Em dados divulgados pela pesquisa Challenger, Gray
& Christmas, mais de 1.400 executivos deixaram seus postos ao longo deste
ano. Pode parecer uma quantia pouco significativa, mas o total representa um
aumento de quase 50% em relação a 2022, o mais alto desde que esse índice
começou a ser monitorado em 2002. Ainda, foi constatado que o motivo da saída
de quase 1/3 destes talentos foi a aposentadoria – em um ponto que também
merece ser melhor compreendido.
Todos nós, em algum momento de nossa trajetória,
iremos nos aposentar. Mas, é importante destacar que, normalmente, essa é uma
decisão tomada em comum acordo entre as partes, uma vez que, caso o executivo
não deseje se aposentar, ele pode continuar trabalhando em outras frentes. Isso
fez com que, ainda segundo o estudo, 17% dos CEOs tenham se movimentado para
posições maiores como, por exemplo, para conselhos de administração.
É complexo atrelar o motivo desta rotatividade a um
único fator. Contudo, em um mercado extremamente dinâmico como o do nosso país,
muito pode ser relacionado a esses dados o desafio destes executivos em se
manterem atualizados e oxigenados em suas áreas de atuação. Afinal, essa é uma
cadeira que demanda muita energia de realização e enfrenta pressões enormes
diariamente visando a conquista dos resultados estipulados.

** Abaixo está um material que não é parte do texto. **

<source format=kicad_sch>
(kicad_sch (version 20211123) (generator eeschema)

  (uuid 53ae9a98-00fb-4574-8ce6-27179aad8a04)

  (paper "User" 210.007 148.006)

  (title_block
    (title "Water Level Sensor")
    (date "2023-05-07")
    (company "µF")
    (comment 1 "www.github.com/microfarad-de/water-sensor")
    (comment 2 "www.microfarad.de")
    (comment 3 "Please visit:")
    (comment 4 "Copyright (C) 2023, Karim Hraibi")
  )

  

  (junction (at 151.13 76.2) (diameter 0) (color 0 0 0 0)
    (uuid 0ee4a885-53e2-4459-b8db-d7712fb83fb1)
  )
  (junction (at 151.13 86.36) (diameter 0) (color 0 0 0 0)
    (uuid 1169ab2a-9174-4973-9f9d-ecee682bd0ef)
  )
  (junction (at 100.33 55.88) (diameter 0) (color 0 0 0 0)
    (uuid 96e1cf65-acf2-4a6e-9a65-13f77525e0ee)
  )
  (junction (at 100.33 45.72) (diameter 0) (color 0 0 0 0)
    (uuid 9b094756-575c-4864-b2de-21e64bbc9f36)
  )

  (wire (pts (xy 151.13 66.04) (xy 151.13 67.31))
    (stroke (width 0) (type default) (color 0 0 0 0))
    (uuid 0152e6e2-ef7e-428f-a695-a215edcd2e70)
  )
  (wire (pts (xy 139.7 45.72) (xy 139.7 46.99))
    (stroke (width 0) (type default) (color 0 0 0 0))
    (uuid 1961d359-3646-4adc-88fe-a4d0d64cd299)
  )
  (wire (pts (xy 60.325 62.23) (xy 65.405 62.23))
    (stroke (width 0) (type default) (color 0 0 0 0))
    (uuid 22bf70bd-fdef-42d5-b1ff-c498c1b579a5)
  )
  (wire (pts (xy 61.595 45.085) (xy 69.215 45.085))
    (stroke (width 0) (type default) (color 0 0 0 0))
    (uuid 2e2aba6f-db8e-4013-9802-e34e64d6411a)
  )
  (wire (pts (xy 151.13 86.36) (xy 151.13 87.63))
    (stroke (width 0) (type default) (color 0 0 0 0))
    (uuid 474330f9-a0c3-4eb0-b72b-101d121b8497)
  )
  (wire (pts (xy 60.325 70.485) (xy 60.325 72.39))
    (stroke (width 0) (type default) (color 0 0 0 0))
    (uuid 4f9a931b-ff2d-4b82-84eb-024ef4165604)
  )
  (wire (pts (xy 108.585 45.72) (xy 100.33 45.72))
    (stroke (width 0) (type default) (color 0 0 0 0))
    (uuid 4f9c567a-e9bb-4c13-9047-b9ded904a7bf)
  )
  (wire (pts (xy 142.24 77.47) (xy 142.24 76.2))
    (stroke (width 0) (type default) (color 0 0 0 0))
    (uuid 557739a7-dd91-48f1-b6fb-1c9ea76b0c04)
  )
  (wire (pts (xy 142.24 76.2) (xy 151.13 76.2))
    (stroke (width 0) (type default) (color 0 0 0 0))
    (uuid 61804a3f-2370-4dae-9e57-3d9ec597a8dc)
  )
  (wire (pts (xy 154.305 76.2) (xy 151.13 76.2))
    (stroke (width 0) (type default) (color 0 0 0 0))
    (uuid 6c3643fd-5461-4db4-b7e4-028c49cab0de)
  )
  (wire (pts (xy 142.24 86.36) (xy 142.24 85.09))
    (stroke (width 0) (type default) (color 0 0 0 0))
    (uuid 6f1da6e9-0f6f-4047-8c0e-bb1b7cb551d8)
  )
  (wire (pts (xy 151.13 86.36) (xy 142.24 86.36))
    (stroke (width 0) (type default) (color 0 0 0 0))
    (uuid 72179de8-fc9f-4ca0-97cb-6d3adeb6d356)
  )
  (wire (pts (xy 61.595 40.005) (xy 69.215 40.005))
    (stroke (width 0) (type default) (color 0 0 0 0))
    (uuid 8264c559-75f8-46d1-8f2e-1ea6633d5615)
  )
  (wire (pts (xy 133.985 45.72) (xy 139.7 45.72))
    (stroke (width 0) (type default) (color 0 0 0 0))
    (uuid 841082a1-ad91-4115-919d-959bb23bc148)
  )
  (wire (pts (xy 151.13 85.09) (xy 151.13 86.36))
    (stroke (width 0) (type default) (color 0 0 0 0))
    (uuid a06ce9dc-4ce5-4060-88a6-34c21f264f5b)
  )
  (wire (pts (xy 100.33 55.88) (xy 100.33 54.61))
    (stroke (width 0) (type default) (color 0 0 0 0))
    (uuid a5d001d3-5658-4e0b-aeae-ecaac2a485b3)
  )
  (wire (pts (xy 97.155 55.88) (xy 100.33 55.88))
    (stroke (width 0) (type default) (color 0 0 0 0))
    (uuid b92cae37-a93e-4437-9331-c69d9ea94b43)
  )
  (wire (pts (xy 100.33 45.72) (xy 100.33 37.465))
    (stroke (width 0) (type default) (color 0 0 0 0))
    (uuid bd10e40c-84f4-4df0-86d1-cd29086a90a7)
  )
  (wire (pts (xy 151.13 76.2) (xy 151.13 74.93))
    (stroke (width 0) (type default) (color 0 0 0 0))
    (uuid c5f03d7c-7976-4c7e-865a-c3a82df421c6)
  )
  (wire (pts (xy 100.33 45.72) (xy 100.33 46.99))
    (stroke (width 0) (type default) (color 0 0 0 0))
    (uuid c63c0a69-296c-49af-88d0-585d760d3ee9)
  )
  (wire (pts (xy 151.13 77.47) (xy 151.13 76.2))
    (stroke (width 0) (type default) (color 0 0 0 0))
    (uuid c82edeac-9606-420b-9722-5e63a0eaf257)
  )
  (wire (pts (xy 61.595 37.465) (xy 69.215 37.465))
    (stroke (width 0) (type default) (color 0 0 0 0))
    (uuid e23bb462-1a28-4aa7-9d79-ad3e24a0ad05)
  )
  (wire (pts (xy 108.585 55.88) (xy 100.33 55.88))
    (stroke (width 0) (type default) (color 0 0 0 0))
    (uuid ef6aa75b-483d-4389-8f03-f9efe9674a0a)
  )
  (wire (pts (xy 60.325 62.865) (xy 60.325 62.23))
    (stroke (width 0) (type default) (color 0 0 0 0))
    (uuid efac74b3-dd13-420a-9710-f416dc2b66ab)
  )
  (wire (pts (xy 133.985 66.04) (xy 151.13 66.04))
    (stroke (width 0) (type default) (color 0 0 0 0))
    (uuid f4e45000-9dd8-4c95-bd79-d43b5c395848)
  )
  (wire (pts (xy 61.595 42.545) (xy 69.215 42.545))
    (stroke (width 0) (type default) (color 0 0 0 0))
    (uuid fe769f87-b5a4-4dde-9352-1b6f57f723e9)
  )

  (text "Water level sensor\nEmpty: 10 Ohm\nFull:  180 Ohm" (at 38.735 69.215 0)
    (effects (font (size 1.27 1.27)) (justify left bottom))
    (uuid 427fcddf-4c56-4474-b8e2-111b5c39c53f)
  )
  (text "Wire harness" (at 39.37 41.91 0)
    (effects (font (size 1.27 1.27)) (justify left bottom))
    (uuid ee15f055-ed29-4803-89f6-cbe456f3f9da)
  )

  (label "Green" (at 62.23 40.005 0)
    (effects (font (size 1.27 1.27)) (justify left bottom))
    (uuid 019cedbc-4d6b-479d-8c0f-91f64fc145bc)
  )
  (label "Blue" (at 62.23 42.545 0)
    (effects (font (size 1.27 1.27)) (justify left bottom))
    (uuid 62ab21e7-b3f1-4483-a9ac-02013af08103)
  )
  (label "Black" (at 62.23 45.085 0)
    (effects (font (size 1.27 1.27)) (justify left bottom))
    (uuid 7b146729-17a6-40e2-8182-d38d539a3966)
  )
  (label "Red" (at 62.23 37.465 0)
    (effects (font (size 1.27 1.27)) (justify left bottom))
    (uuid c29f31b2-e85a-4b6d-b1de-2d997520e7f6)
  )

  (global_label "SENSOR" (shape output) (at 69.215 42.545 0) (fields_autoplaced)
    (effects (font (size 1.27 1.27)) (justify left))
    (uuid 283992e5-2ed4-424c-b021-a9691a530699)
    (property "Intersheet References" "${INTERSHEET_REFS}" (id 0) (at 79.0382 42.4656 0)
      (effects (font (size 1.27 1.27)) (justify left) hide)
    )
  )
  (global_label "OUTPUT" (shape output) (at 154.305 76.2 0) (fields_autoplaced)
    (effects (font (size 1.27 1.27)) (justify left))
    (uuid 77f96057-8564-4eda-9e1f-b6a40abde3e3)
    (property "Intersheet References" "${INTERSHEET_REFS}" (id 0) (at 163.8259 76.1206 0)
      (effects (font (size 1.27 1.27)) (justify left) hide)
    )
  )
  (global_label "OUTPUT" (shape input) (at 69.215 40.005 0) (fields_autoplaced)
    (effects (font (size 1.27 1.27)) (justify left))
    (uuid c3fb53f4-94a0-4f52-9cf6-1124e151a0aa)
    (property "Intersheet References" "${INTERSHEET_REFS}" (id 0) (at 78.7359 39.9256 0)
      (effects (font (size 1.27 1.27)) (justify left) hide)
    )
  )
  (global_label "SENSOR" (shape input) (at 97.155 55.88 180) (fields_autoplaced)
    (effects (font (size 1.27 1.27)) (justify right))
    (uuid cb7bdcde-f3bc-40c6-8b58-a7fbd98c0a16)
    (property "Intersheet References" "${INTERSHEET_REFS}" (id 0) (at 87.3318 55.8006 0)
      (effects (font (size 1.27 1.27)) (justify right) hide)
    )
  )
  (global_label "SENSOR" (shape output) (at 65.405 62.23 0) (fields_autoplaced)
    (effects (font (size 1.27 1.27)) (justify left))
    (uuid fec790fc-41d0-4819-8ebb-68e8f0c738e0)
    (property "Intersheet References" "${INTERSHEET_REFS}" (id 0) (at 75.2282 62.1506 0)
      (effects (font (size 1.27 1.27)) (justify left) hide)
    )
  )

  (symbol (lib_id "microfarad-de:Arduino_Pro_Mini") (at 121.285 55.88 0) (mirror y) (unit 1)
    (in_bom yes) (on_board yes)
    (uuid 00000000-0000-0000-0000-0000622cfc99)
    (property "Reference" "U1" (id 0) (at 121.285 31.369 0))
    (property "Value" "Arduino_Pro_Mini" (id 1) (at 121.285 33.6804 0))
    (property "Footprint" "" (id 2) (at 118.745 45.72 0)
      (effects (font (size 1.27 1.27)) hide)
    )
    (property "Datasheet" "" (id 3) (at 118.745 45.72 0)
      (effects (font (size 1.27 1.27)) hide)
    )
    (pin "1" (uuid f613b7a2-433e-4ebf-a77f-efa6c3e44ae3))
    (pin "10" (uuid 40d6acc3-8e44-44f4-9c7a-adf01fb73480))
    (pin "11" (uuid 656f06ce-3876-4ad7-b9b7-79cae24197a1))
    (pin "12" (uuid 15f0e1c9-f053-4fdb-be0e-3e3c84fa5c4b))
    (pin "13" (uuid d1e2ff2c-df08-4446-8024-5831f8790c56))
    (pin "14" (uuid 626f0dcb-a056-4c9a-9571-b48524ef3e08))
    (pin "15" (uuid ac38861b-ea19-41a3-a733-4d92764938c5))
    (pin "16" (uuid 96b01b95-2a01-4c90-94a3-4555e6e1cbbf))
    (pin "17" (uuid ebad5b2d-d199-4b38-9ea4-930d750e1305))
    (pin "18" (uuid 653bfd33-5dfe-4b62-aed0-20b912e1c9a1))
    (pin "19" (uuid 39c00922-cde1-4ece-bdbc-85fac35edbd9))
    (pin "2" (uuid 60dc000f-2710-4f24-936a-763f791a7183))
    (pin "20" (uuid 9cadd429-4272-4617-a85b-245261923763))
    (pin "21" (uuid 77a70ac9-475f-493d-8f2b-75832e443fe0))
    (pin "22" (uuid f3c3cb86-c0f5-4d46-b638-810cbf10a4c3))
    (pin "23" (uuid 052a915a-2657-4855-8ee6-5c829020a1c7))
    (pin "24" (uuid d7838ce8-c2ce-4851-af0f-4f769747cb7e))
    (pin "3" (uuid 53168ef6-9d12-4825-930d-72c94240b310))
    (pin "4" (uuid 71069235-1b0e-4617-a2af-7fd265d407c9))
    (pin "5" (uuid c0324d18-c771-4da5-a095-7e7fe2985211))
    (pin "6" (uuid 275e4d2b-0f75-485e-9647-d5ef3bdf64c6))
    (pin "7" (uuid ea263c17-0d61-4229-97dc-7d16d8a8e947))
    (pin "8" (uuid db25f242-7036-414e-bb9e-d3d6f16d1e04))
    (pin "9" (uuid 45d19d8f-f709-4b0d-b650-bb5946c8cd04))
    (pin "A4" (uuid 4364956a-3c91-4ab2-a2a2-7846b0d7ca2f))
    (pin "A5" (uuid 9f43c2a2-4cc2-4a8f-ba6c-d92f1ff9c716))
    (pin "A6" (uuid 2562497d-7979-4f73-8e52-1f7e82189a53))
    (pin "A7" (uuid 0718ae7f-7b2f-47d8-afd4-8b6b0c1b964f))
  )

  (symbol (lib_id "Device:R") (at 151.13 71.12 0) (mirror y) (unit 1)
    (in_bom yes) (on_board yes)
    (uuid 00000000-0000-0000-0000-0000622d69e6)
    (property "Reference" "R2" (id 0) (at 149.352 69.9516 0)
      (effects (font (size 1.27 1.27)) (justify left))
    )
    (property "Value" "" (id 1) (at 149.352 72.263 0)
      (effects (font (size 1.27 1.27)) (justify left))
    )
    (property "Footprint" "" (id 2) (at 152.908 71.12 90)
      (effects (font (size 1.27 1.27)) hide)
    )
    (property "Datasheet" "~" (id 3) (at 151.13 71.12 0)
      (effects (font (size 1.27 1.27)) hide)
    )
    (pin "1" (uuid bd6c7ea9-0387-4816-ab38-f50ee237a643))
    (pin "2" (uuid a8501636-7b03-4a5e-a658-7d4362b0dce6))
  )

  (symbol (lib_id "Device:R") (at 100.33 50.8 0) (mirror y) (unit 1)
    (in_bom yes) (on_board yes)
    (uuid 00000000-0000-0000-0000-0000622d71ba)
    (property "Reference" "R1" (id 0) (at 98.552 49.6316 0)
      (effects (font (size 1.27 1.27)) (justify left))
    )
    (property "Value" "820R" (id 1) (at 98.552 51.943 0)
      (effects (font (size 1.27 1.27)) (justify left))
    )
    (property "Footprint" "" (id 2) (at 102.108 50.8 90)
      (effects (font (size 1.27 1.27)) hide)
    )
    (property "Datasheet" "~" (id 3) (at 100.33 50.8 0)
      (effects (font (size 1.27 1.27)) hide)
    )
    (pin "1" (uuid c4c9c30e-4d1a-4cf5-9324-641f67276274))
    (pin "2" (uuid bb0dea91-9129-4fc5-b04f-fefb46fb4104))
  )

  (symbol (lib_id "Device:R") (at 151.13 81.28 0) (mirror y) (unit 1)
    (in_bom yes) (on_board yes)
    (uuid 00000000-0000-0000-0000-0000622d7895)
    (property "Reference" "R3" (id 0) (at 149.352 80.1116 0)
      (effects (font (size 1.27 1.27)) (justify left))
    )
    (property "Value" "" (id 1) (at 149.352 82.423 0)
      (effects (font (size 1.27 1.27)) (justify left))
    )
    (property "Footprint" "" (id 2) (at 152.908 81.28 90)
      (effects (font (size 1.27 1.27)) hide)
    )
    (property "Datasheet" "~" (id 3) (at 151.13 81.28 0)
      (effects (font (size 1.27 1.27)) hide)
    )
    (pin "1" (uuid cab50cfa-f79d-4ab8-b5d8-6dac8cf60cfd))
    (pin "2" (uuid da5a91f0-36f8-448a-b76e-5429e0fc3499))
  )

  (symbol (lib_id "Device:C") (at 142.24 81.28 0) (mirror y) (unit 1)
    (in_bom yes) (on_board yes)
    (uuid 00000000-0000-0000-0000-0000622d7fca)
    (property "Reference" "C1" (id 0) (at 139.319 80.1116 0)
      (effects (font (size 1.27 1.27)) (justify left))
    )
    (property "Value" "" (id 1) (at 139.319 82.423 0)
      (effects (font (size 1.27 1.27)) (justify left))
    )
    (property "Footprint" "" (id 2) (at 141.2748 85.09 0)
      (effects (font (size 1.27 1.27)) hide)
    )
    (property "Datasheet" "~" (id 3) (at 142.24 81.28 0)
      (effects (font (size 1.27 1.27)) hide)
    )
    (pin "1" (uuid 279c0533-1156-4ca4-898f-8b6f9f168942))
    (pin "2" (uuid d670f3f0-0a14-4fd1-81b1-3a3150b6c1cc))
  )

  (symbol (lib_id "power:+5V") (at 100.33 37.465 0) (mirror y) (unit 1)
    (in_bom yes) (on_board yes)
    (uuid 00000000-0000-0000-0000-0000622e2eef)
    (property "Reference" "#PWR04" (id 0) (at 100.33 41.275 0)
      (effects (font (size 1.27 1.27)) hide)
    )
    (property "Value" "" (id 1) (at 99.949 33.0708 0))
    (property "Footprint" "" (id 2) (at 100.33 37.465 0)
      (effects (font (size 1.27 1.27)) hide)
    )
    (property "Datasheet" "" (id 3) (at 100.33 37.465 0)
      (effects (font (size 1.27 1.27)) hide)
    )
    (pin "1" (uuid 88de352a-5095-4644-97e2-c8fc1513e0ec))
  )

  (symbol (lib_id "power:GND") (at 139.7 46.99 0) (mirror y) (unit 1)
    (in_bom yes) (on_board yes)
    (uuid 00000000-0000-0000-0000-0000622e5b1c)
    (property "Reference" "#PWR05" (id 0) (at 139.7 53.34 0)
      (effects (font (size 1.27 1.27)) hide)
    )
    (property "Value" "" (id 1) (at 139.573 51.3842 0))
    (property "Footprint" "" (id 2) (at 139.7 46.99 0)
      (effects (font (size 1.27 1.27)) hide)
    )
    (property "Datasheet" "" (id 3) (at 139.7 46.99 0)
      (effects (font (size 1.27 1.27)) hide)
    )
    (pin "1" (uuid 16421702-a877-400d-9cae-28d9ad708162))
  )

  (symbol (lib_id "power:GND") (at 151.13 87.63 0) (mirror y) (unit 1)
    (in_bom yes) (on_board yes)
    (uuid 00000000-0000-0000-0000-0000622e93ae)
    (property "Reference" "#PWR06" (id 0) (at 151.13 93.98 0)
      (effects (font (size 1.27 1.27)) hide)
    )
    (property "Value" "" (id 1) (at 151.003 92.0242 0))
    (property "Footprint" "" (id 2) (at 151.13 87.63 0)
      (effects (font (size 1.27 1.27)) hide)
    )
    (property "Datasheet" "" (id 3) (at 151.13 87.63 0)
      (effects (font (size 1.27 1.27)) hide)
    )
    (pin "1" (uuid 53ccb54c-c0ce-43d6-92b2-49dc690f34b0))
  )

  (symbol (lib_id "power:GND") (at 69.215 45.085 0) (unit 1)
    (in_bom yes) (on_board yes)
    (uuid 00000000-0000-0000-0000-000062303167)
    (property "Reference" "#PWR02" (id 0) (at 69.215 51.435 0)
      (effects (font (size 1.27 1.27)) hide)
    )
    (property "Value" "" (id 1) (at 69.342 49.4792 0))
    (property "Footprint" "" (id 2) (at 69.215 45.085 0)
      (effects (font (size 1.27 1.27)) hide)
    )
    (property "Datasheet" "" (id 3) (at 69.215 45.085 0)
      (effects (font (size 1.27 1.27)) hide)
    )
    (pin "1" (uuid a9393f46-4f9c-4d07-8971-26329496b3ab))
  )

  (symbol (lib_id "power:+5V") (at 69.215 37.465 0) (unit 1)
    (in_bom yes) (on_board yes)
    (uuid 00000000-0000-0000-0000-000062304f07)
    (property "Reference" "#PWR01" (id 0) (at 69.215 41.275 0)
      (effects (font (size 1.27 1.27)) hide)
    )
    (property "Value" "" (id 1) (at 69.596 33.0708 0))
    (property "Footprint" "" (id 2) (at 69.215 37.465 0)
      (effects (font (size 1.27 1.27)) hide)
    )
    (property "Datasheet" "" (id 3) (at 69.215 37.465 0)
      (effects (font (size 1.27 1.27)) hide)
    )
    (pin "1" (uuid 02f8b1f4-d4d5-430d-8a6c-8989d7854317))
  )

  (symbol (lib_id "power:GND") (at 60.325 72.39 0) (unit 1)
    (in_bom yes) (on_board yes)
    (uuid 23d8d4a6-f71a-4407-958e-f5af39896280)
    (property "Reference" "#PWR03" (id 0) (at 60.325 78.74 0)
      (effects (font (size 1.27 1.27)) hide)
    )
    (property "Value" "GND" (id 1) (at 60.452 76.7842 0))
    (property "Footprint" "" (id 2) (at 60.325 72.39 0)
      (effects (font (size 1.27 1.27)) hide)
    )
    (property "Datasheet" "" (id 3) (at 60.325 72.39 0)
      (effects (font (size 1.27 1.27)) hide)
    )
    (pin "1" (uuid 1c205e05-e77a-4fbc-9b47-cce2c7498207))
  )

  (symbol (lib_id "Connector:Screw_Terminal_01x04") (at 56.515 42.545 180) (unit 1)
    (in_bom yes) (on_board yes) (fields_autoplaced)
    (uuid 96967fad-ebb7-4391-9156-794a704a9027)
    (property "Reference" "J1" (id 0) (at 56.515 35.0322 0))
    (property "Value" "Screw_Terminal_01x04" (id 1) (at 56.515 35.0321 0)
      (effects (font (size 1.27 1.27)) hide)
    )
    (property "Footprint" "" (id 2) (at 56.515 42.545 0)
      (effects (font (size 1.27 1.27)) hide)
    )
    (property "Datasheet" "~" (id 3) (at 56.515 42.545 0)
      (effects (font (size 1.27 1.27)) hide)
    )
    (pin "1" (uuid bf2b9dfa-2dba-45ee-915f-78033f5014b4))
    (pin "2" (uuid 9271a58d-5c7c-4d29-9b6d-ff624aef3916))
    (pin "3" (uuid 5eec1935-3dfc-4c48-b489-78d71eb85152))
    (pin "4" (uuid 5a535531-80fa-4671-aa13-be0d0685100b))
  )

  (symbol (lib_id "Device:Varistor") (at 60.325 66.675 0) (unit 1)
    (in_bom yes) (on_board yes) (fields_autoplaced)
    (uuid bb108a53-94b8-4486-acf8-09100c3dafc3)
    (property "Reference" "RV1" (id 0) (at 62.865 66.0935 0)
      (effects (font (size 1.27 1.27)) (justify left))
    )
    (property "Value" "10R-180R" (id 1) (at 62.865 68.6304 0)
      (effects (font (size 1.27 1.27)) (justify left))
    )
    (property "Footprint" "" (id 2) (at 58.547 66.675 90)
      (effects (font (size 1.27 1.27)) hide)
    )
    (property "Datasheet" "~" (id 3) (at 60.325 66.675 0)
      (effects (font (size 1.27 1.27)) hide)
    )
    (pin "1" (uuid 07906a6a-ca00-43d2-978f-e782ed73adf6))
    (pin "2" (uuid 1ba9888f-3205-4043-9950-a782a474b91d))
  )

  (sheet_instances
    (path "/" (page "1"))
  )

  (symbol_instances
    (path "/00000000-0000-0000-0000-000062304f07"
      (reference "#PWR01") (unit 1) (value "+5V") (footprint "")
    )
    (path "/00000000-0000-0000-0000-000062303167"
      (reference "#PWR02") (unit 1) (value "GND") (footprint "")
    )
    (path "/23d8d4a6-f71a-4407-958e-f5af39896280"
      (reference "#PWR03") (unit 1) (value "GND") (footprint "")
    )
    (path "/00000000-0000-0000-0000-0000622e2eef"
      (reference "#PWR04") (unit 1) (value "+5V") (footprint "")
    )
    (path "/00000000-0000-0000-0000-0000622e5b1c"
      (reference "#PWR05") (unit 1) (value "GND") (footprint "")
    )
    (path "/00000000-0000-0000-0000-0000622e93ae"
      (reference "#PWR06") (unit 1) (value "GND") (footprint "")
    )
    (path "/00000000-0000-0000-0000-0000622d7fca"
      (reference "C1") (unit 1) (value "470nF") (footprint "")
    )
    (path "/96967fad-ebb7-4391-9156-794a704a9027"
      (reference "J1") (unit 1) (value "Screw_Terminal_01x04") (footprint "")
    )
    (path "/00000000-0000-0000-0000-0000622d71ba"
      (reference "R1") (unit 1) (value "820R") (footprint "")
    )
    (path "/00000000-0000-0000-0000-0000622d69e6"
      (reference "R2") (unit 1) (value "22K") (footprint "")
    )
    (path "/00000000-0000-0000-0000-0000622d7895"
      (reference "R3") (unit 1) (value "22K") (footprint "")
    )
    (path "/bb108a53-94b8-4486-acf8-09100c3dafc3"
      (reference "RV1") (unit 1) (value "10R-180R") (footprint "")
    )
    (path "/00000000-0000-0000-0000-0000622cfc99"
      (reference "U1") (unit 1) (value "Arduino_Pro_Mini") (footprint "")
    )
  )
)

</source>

Muito sempre é esperado de um CEO em termos de
direcionamento, inspiração, proximidade e domínio de mercado – o que, com
certeza, torna essa cadeira exaustiva. Então, é “compreensível” observarmos
este aumento de pedidos de desligamentos destes executivos no mercado, seja por
parte deste profissional ou pela empresa, o que também pode ser completamente
comum de ser visto e, inclusive, vem sendo significativamente notado nos
últimos anos.
No Brasil, vimos, recentemente, uma série de
turbulências em empresas nacionais em questão de ética e compliance, o que,
inevitavelmente, contribui para que o CEO acabe ficando muito vulnerável e,
geralmente, sendo demitido – seja ele culpado ou não. Isso porque, em teoria,
ele é o responsável pelo que ocorre internamente e deveria acompanhar ou evitar
que algo de errado acontecesse.
Seja por questões ideológicas, de conduta, método
ou de resultados, a qualidade e desempenho deste executivo vem sendo
acompanhada com a crescente transparência e proximidade nos últimos anos, em
uma quebra de privacidade que nos permite ter uma maior clareza dos motivos que
podem justificar essa rotatividade registrada no mercado.
Por mais justificáveis que certos pedidos de
desligamento possam ser, este é um tema que deve ser devidamente analisado para
que as empresas consigam ter um melhor alinhamento das expectativas com estes
profissionais e, com isso, “segurar” bons CEOs em seu time.
É claro que todo negócio sempre irá cobrar seus
profissionais em termos de resultados. Por sua vez, também é importante lembrar
que essa urgência pode fragilizar a relação entre as partes. E, além de metas
financeiras, as empresas devem sempre se lembrar que estes talentos são seres
humanos, os quais possuem suas fraquezas, inseguranças e que também merece
apoio em sua rotina corporativa.
Este é um olhar crucial para a retenção destes
executivos, mantendo um alinhamento claro quanto ao que é esperado e conversas
cada vez mais construtivas em prol de relações mais longevas. Todos esses
fatores, quando prezados desde o recrutamento deste profissional, tornará este
processo mais assertivo em termos de valores, comportamento, estilo de
pensamento, visão de negócio e de vida.
Não há como negar a importância desta cadeira para
o bom funcionamento de qualquer negócio. Portanto, uma análise criteriosa dos
momentos de entrada, execução e saída de um CEO, é possível ter uma visão bem
completa e um diagnóstico mais acurado das razões que podem levar ao seu
desligamento e, com isso, adotar ações antecipadas que contribuam para sua
retenção, felicidade e produtividade na empresa.